I buy my whole quail from a guy in the next town over. He is a great supplier, always willing to let me see his breeding rooms, etc. Awesome man!

Recently I found out he does stained glass, and have been looking into getting a piece or two (a mobile of our cats, actually - I've seen another he made for a client - AMAZING).

Anyhoo, I asked about any chi art he was able to do (thinking of getting one for my breeder friend). This is what he just sent me in an email!

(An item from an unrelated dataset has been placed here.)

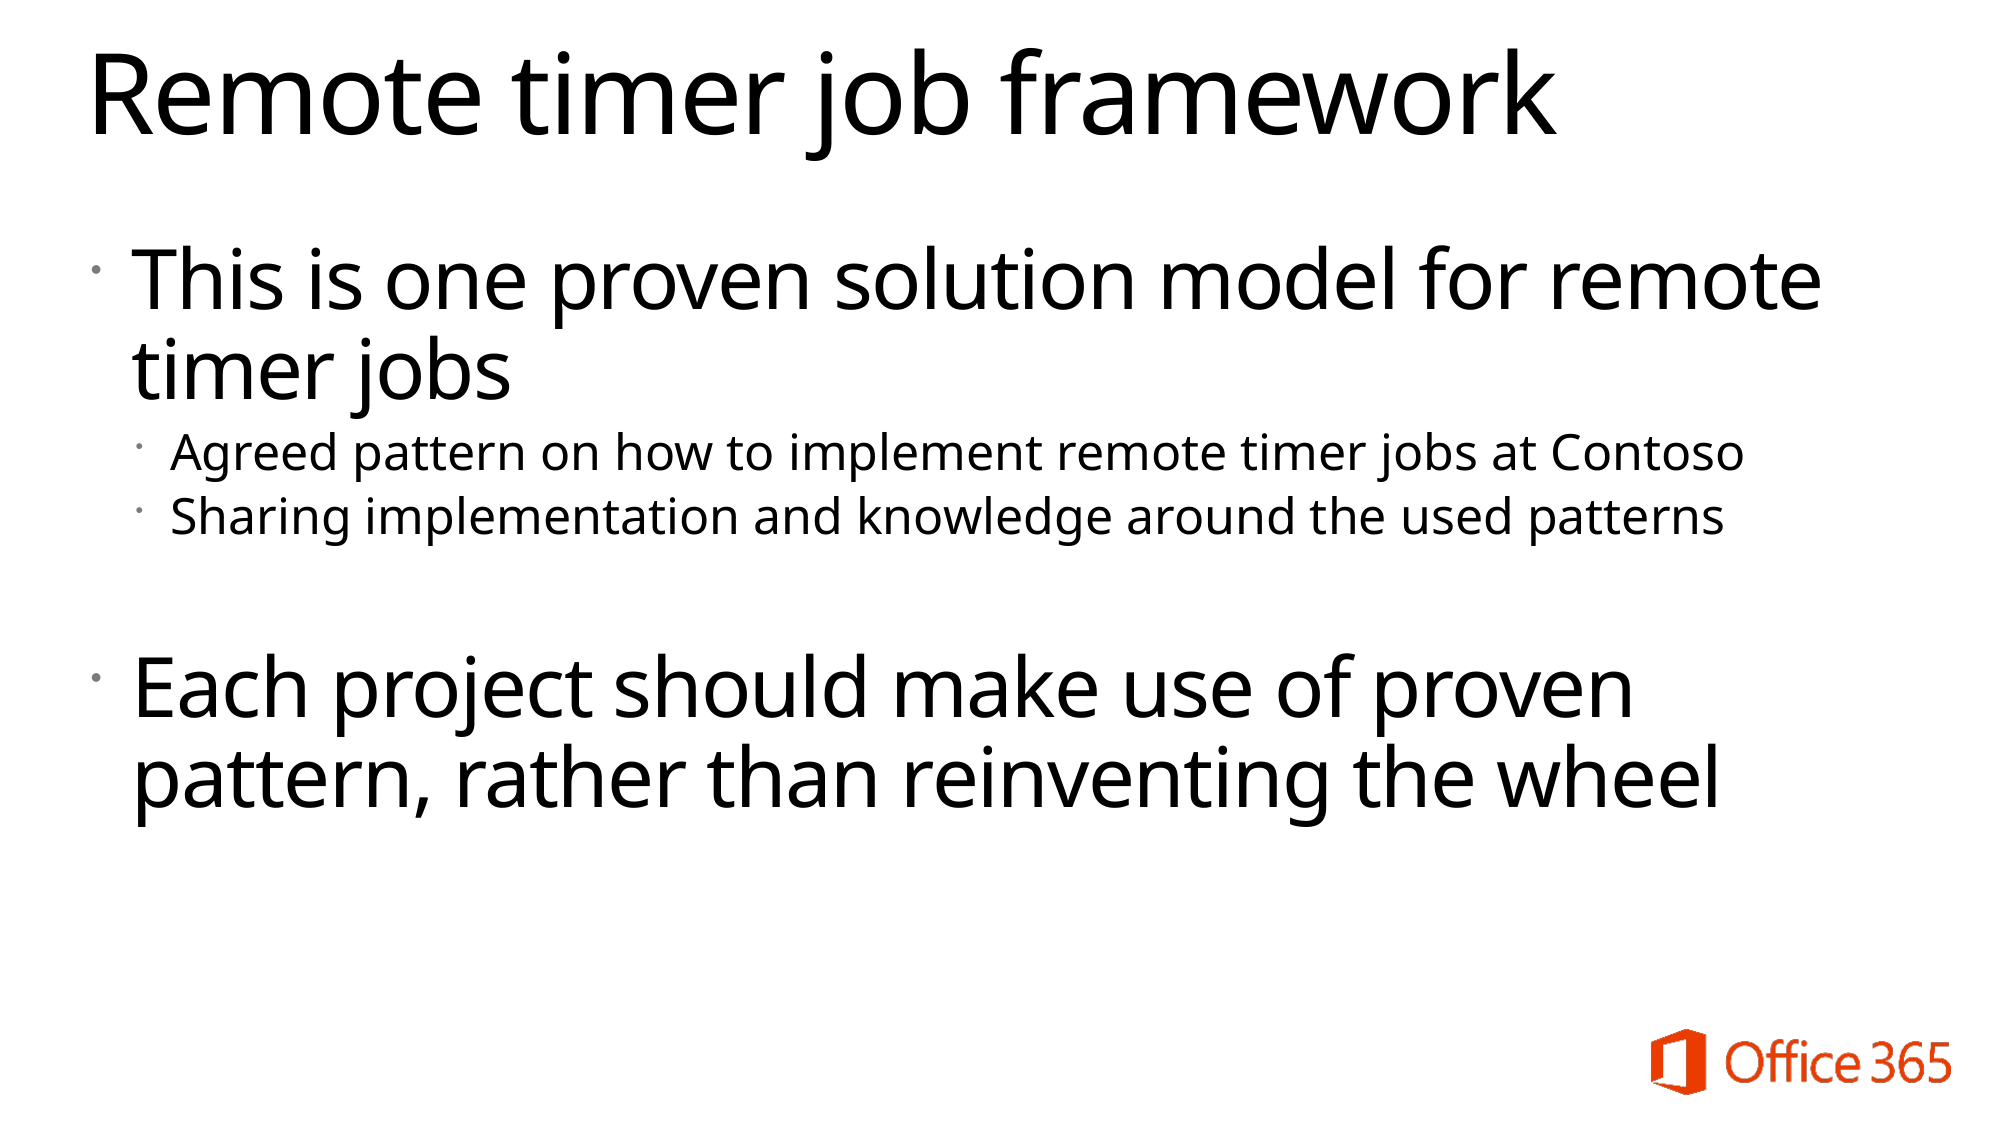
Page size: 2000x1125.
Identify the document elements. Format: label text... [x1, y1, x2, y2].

Aren't they amazing!?! If anyone wants his contact info, let me know! I only wish I had known he did these before I sent out my SS gifts.


----------



## flippedstars (Dec 16, 2009)

Wow, those really are super, super neat and unique! I love them :_D


----------



## Muzby (Jan 28, 2009)

The bottom one is my favourite.  I want to get one done of the chi's now!

His website! Under The Umbrella


----------



## Chiboymom (Jul 8, 2009)

I really like the bottom one also...such talent out there.


----------



## sugarbaby (Dec 21, 2009)

i love the second one , they are amazing


----------



## ExoticChis (Jun 20, 2010)

those are beautiful, what a talented artist!


----------



## kimr (Nov 14, 2010)

They are very nice!

You know, you can do these yourself quite easily. You can buy simulated leading (Gallery Glass brand) and glass paints and it wouldn't take any time. All you would need would be a solid piece of glass and the frame it came in. 

My husband and I do the simulated stained glass, and it turns out amazing. I'll try to find pics of some of the doggy ones we've done and post a thread so you can see how well they turn out. Chi's would be the easiest dog to do that I can imagine!

ETA: My Photobucket is crazy today, and that's where all my photos are, so I will try to remember to post them later.


----------



## tulula's mum (Jan 4, 2010)

they are really good, i like the second one


----------